‘PARTY OF LINCOLN’ A HAVEN FOR RACIST SUBCULTURE
There’s something fitting about the fact that Senate Minority Leader Mitch McConnell, the very embodiment of the old Republican establishment, announced he will exit party leadership just as the GOP’s current descent into post-establishment extremism was highlighted by the slithering of neo-Nazis at the conservative movement’s most visible annual convention.
LAst Wednesday, McConnell, 82, the Senate’s longest-serving leader, announced he will step down as the chamber’s top Republican in November (though he will serve out the rest of his Senate term).
“One of life’s most underappreciated talents,” McConnell told his Senate colleagues, “is to know when it’s time to move on to life’s next chapter.”
His party’s next chapter is already well underway, as demonstrated by last month’s Conservative Political Action Conference. A group of Nazis “appeared to find a friendly reception” at the annual convention as they “secured official CPAC badges, openly mingled with conference attendees and espoused antisemitic conspiracy theories,” NBC News reported.
As problematic as McConnell’s tenure has been, these and other episodes indicate that the hard-right, MAGAfueled populist movement rising to replace him and other GOP establishment figures promises to be much worse.
None of which is to sing McConnell’s praises.
His abuse of his power about Supreme Court appointments was beyond Machiavellian: stalling a Barack Obama nominee for almost a year in order to “let the voters decide,” then ramming a Donald Trump nominee though in mere weeks so they couldn’t. The resulting radical-right bench has ushered in a legalistic hellscape for rape victims, couples seeking fertility treatments and communities wracked by gun violence.
Though Trump long ago threw McConnell into that crowded space under his bus for the unforgivable sin of not groveling to him enough, the outgoing leader was instrumental in creating the current possibility of a second Trump administration — a threat to democracy that should transcend partisan concerns for anyone, of any party, who pays any attention to Trump’s authoritarian (and racist ) rhetoric.

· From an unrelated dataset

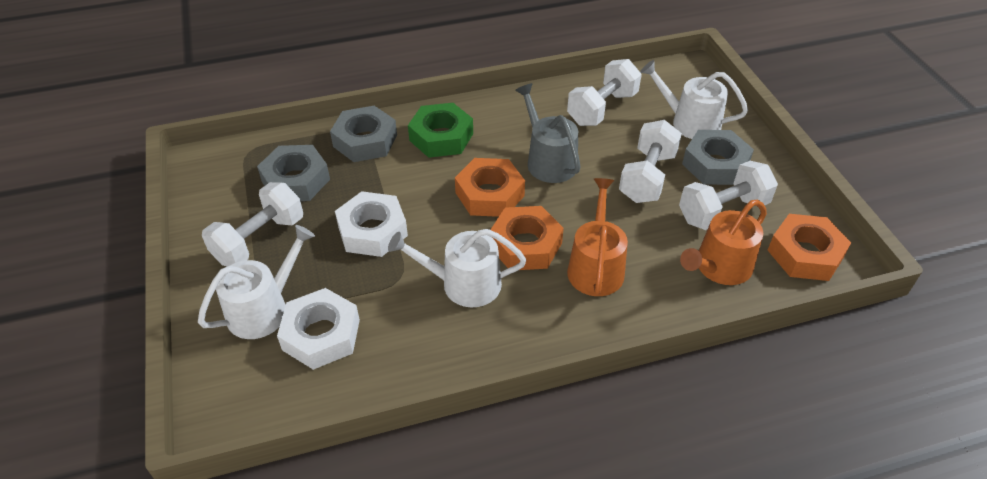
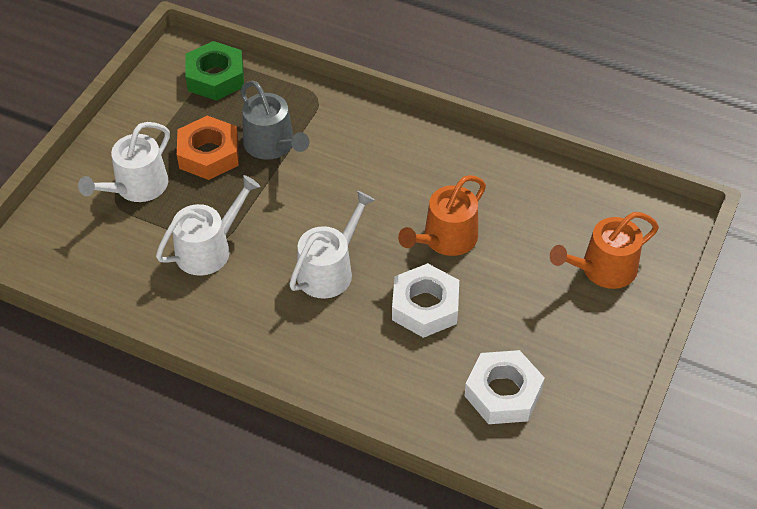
grey nut: 3 -> 0
orange nut: 3 -> 1
white dumbbell: 4 -> 0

After the attack on the Capitol on Jan. 6, 2021, McConnell publicly and correctly blamed Trump, saying, “The mob was fed lies. They were provoked by the president” and others. Yet after Trump’s well-deserved impeachment for that outrage, McConnell refused to vote to convict him or to rally his Republican caucus to that clearly warranted punishment.
McConnell’s excuse at the time for that gross dereliction of his duty was that the criminal legal system could deal with Trump after he left office.

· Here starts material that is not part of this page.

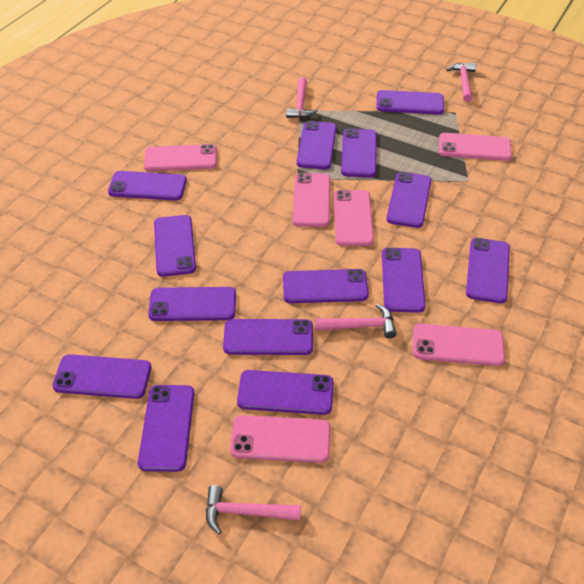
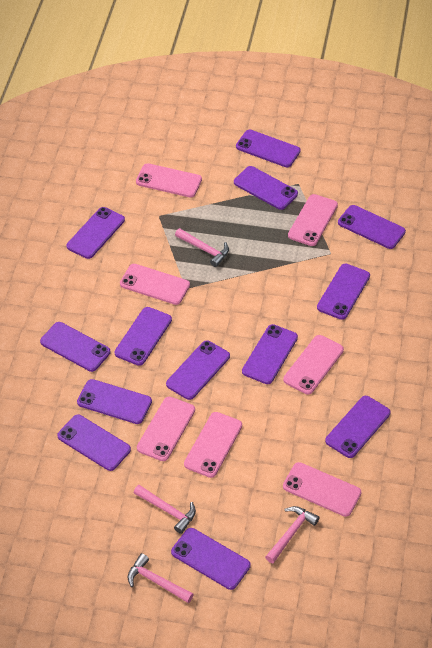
pink phone: 6 -> 7
purple phone: 14 -> 13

CPAC itself is a useful measure of the GOP transformation. Its first keynote speaker at its first national convention, in 1974, was none other than then-California Gov. Ronald Reagan.
By 2021, the annual gathering was touting — literally — a golden statue of Trump.
So it perhaps wasn’t surprising that in the Trump era, CPAC has had an embarrassing problem with racist provocateurs showing up at an annual convention that generally includes nationally known Republican political candidates. It has put them in the awkward position of having to eject the likes of prominent white nationalist Nick Fuentes from the event in recent years.
As NBC reported from the CPAC convention, the racists are still showing up. They’re just having an easier time getting in.
The “Party of Lincoln” is now tge party of MAGA — a movement built around a man who has emboldened America’s racist subculture to come out from under their rocks.